**Exercise requirements**
Among the records below, find the line that has "neck: (407, 260)"; from there, give the lines again exactly, and stop after the line that has "left back paw: (226, 368)".

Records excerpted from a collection
···

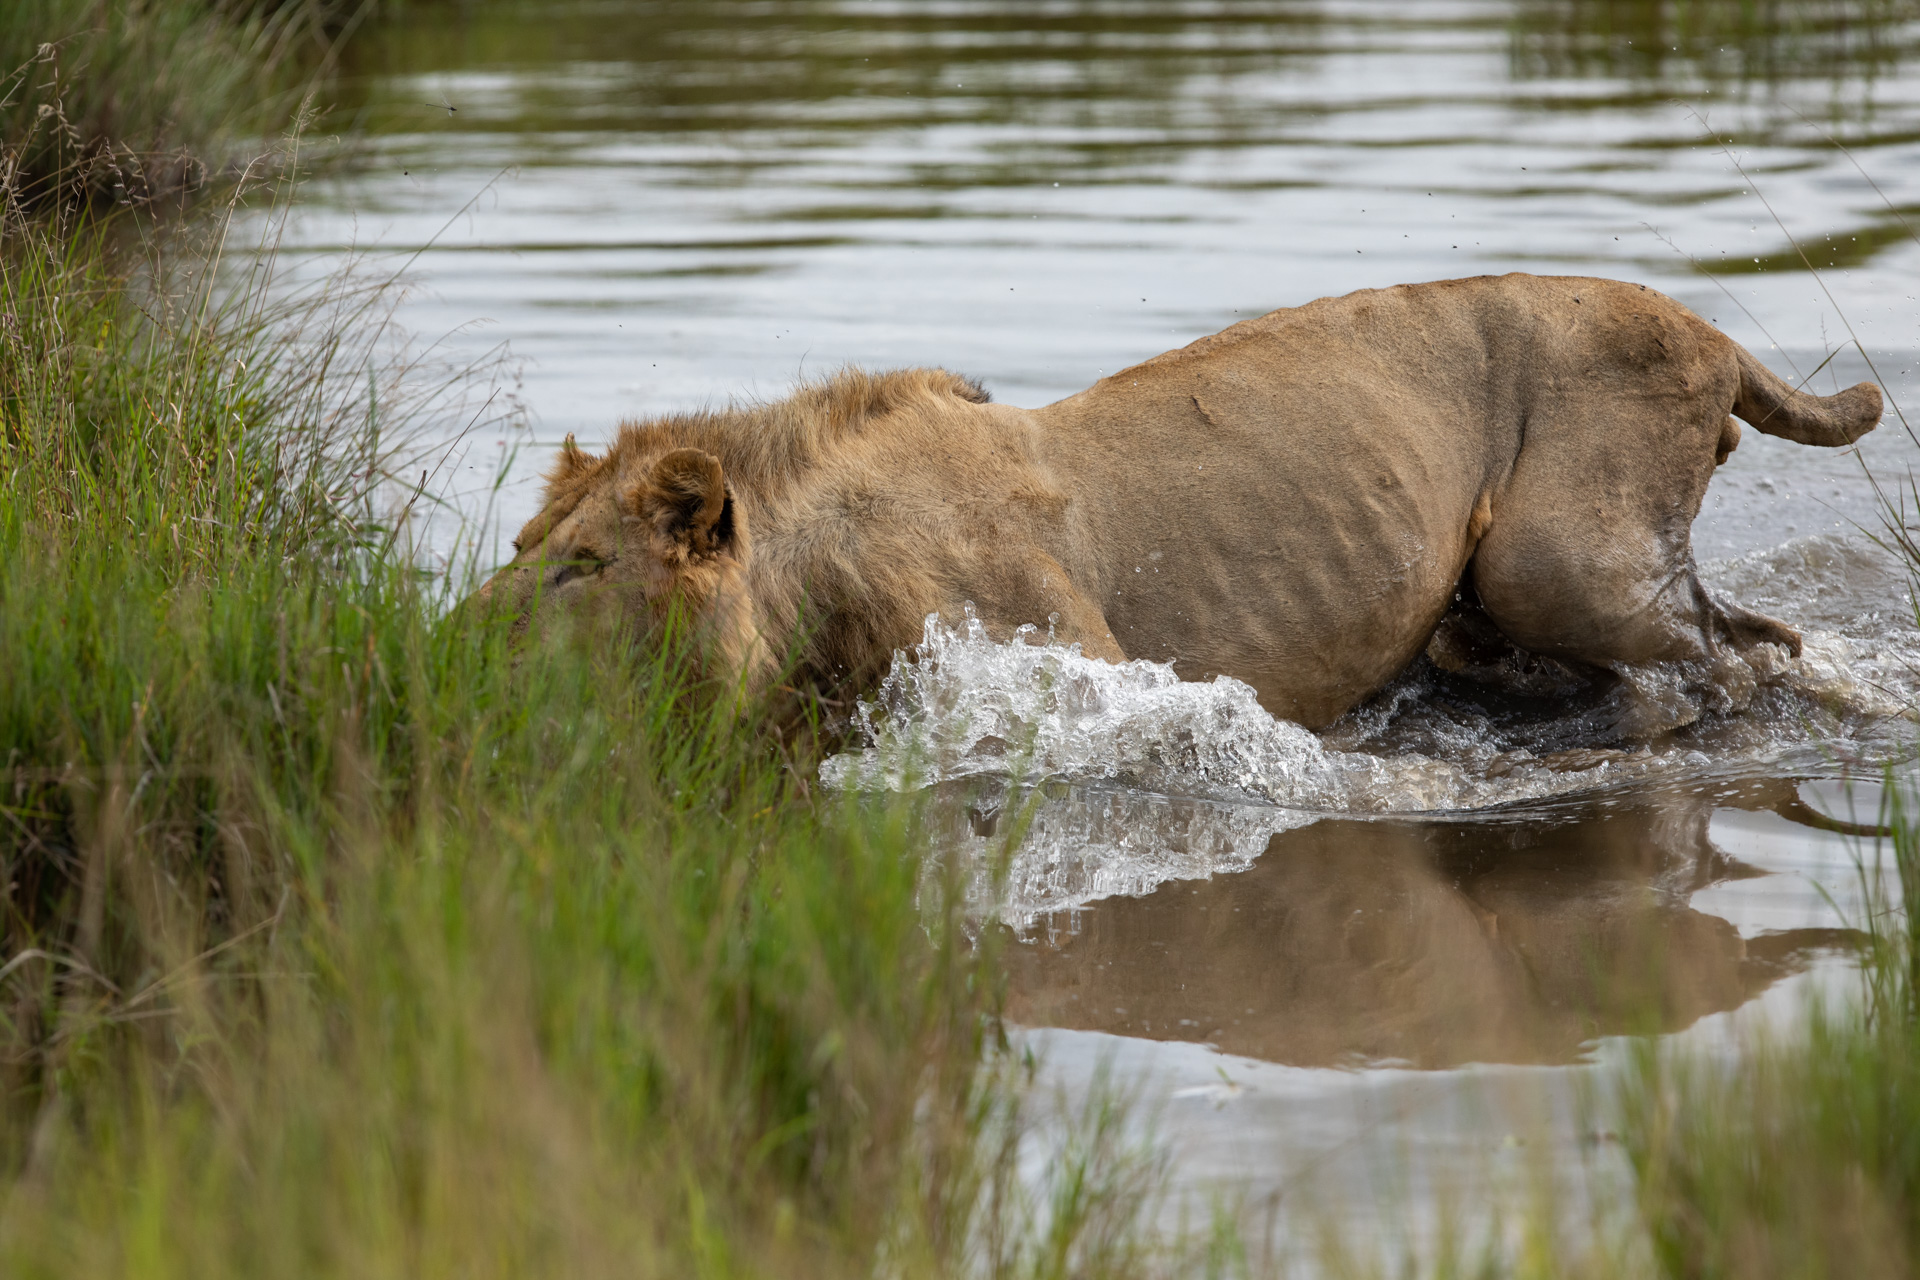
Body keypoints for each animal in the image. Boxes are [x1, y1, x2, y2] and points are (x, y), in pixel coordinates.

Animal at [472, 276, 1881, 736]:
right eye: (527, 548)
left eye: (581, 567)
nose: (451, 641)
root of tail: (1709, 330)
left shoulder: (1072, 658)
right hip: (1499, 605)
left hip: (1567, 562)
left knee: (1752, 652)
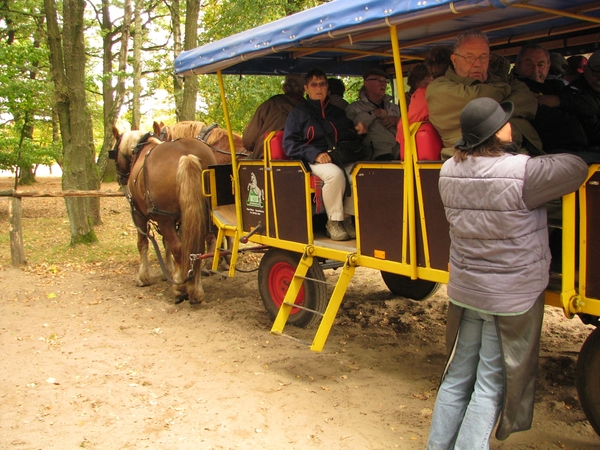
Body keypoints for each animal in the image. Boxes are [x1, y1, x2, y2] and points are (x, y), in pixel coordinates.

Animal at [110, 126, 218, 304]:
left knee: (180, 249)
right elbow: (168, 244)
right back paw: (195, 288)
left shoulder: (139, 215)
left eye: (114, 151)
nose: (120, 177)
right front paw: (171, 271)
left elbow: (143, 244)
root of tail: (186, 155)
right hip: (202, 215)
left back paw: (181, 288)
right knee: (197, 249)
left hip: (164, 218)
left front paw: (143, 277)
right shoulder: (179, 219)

···

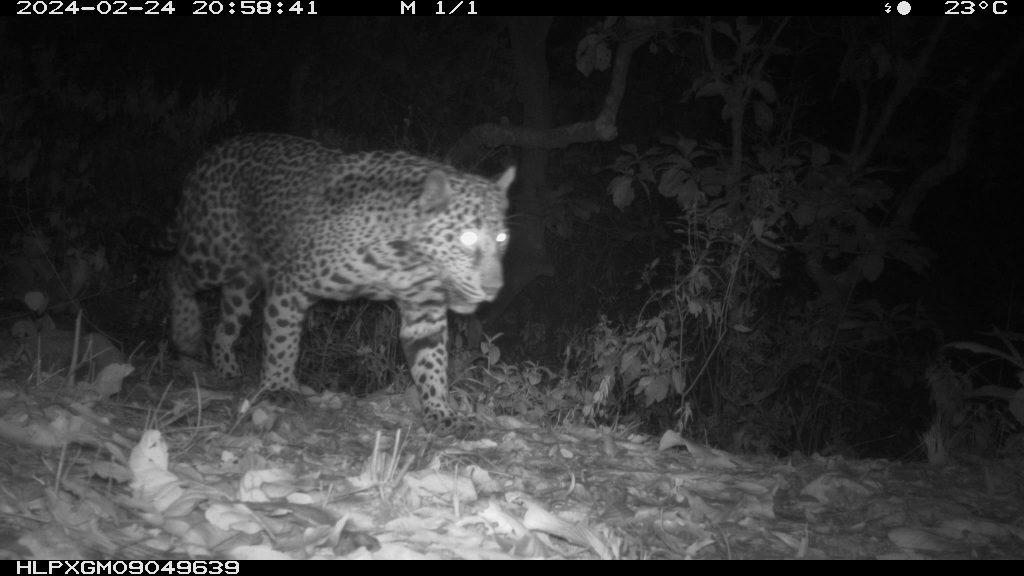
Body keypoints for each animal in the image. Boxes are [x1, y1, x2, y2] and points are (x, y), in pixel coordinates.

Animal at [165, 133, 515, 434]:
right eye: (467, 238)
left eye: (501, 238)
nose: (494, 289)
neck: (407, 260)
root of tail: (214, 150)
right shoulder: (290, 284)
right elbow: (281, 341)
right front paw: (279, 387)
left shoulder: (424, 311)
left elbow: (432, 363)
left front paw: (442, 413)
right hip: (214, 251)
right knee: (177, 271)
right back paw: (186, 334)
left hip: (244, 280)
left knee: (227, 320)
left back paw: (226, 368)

···

**Answer box**
neck: (407, 260)
root of tail: (214, 150)
right shoulder: (290, 284)
right elbow: (281, 341)
right front paw: (279, 387)
left shoulder: (424, 311)
left elbow: (432, 363)
left front paw: (442, 413)
right hip: (214, 251)
right knee: (177, 271)
right back paw: (186, 334)
left hip: (244, 280)
left knee: (227, 320)
left back paw: (226, 368)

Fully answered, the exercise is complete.